The audit report was conducted by a British accounting firm, Baker Tilly Business Services Limited, which was contracted by the Department of International Development (DfID) following revelations of massive fraud in the Malawi government in what has become to be known as cashgate.

The report is dated February 21, 2014 and covers financial transactions of the Malawi government for the period April to September 2013.

The report does not mention specific names of individuals and companies involved for legal reason but the auditors give assurances that such information has been provided to the Malawi Police, the Anti-Corruption Bureau and the Auditor General for their appropriate actions.

The auditors clearly state that following their investigations, they believe that fraud; theft or unethical actions took place in the period under review which saw the Malawi government losing K13.6 billion.

The report says the funds were through a variety of means, including extraction of cash in Malawi kwacha through systematic money laundering activities through private companies as well as through fraudulent payments to dubious overseas companies in foreign currency.

“These were premeditated and planned (transactions) and not opportunistic,” reads the report, in part.

In the first type of fraud, the auditors say over K6 billion was involved payment of huge amounts to companies which had not provided any good and services to government  and deletions of the transaction data from the government’s Integrated Financial Management Information System (IFMIS).

A thorough scrutiny of documentation reveals that some of the companies involved opened new bank accounts two or three months prior to receipt of government cheques and that some cheques were paid into accounts of companies which were either dormant prior to payment or showed limited transaction activity through the banks.

Transactions were paid from the Malawi Government Development Account under expenditure lines of construction of irrigation schemes, consulting, contracts, maintenance of buildings as well as rehabilitation of roads and bridges.

The ministries involved included Office of the President and Cabinet, Irrigation and Water Development, Local Government and Rural Development and Tourism, Wildlife and Culture.
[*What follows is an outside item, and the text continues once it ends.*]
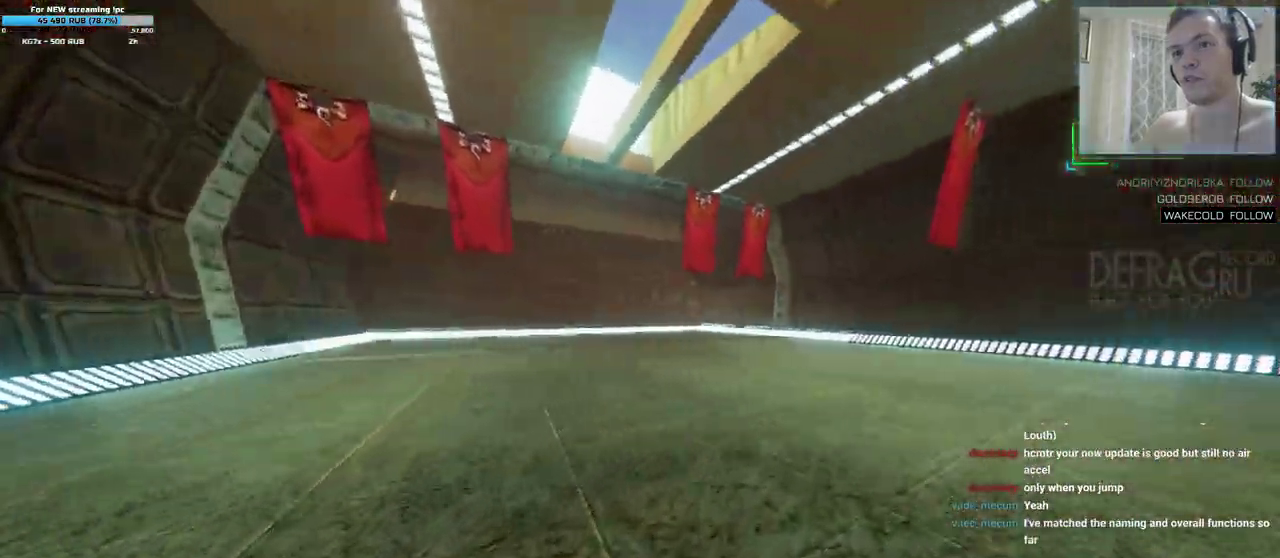
{"keys": ["w"], "mouse": [], "events": []}
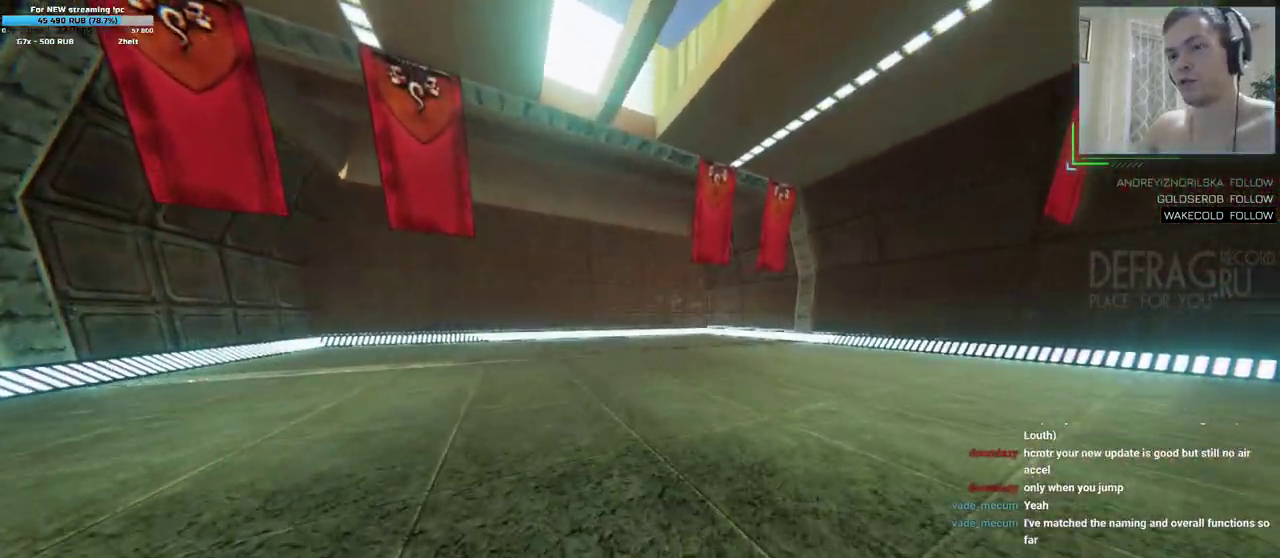
{"keys": ["w"], "mouse": [], "events": []}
However, cheques for Irrigation and Water Development were not cashed.

Baker Tilly classified transactions under this method as “theft of government funds and subject to appropriate legal action”.
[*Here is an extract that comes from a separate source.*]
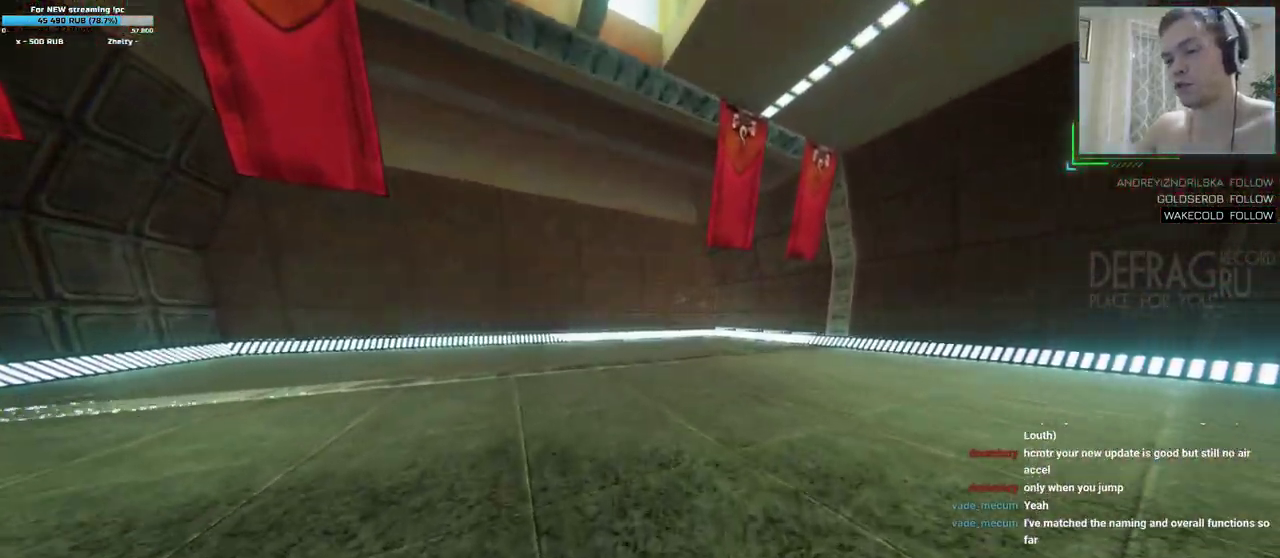
{"keys": ["a", "w"], "mouse": [], "events": [[467, "a", "down"]]}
Separate to cashgate, the British audit firm has unearthed another type of fraud which involves dubious companies which were contracted without following procedures and were paid billions of kwacha for goods either heavily over-valued or not received. These firms ended up externalizing the money.

“Their funding (payments) were transferred internationally to overseas jurisdictions in foreign currencies mainly US dollar and South African rand,” reads the audit report.

In these transactions, high value payments made to two newly formed companies amounting to K3.6 billion. Additional payments totaling K3.9 billion made to the same companies.

The auditors have since partition some of the blame for the frauds to the Accountants General’s Office, the Reserve Bank of Malawi (RBM) and commercial banks.

[highlight style=’peach’] Accountant General’s Office[/highlight]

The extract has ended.